FRAGMENTO DEL TEXTO:
# # # # #

Nunca entendí por completo, ni en un 30 por ciento, la importancia que el ser humano le otorga a los cortes de pelo. Y con esto no digo que los peluqueros sean inútiles. Tienen todo el derecho a ganarse la vida de manera honesta. Además, su actividad responde a un hecho insoslayable: la estética capilar tiene un papel extraordinario en la realidad contemporánea. Alguien sin nada en la cabeza –cabellera, quiero decir, no ideas– difícilmente vaya a ser electo presidente de un país democrático. El frenteamplista, política y anatómicamente, Daniel Martínez perdió por un pelo –lo que sería una cabeza en la jerga hípica– y bastante antes que él, un político estadounidense de larga trayectoria, con ideas brillantes y aguda inteligencia, el demócrata Adlai Stevenson (1900-1965), fracasó en los tres intentos por ser presidente de su país. La maldición del pelado lo acompañó hasta el final, evidenciando que un candidato calvo tiene mínimas posibilidades de ganar. Sin pelo, un político es como Sansón luego de haber sufrido la poda nocturna de Dalila. No obstante, en la meca del cine, la historia es otra. Los dos actores mejor pagados de Hollywood en estos días, Vin Diesel y Dwayne Johnson, no tienen pelo, tampoco un pelo de tontos. Son genios a la hora de abultar su cuenta bancaria vendiendo la imagen higiénica que los caracteriza a partir de un estilo al rape reconocible ya por décadas. Si fueran futbolistas chilenos, Gonçalves no los hubiera tenido de clientes ni se habría violado el protocolo sanitario.

# # # # #

DATOS DEL EJERCICIO:

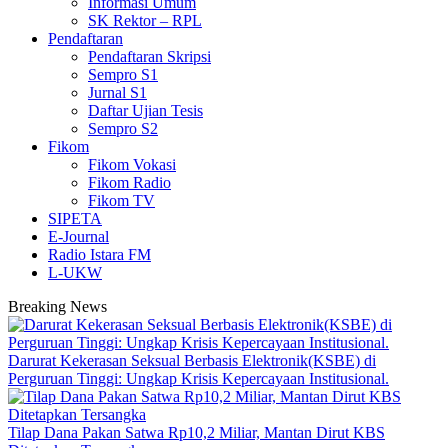
Informasi Umum
SK Rektor – RPL
Pendaftaran
Pendaftaran Skripsi
Sempro S1
Jurnal S1
Daftar Ujian Tesis
Sempro S2
Fikom
Fikom Vokasi
Fikom Radio
Fikom TV
SIPETA
E-Journal
Radio Istara FM
L-UKW
Breaking News
Darurat Kekerasan Seksual Berbasis Elektronik(KSBE) di
Perguruan Tinggi: Ungkap Krisis Kepercayaan Institusional.
Tilap Dana Pakan Satwa Rp10,2 Miliar, Mantan Dirut KBS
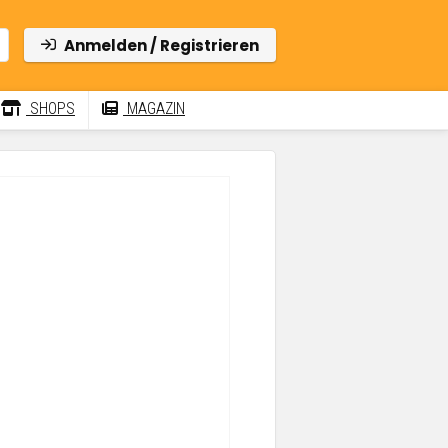
Anmelden / Registrieren
SHOPS
MAGAZIN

# # # # #

ACTIVIDADES:
**1.** Reescribe como lista breve el párrafo del texto sobre los cortes de pelo que comienza con «Nunca entendí por completo», conservando sus datos principales.
**2.** Enumera todas las personas que se nombran en el texto sobre los cortes de pelo.
**3.** Continúa el texto sobre los cortes de pelo a partir de su última oración.
Las entradas no tienen relación con el texto.

RESPUESTAS NUMERADAS:
**1.**
- Quien escribe no entiende la importancia que se da a los cortes de pelo, aunque no considera inútiles a los peluqueros.
- La estética capilar tiene un papel extraordinario en la realidad actual.
- Alguien sin pelo difícilmente sea electo presidente de un país democrático.
- Daniel Martínez perdió por un pelo.
- El demócrata Adlai Stevenson (1900-1965) fracasó en sus tres intentos por ser presidente de Estados Unidos.
- En Hollywood ocurre lo contrario: Vin Diesel y Dwayne Johnson, los actores mejor pagados, no tienen pelo.
- Ambos ganan mucho dinero gracias a su estilo al rape, reconocible desde hace décadas.

**2.** Daniel Martínez, Adlai Stevenson, Sansón, Dalila, Vin Diesel, Dwayne Johnson, Gonçalves

**3.**
A los chilenos, al menos a algunos de los que juegan al fútbol en la selección, algo tan sin mayor importancia como un corte de pelo es capaz de hacerlos sentir bien. De eso da cuenta el peluquero brasileño: “Estaban muy animados, fue divertido”. La historia presenta raras simetrías en este aspecto, y no me refiero al hecho de que Elvis Presley, cuyo arreglo capilar fue por muchos años el más reconocible de Estados Unidos, haya nacido en la ciudad de Tupelo, sino a un aspecto que marcó a fuego a nuestra era. La cabellera tiene un simbolismo cultural que no fue traído de los pelos. Una persona suele ser juzgada de acuerdo con su aspecto. Esta impone presiones. De niño, una vida atrás, me sentía mal cada vez que me llevaban a cortar el pelo. El peluquero tenía en su salón dos grandes retratos, uno de Carlos Gardel y otro de Julio Sosa, en los que la virilidad estaba representada por dos cabelleras fuertemente engominadas. La masculinidad dependía de la brillantina. Por consiguiente, cada vez que iba obligado a ese lugar salía como justamente temía iba a salir: con la cabeza engrasada con Glostora. Hoy ningún futbolista usa gomina aunque, dada la volubilidad de las modas en la época actual, no resulta imposible que la práctica vuelva a ponerse en boga dentro de poco.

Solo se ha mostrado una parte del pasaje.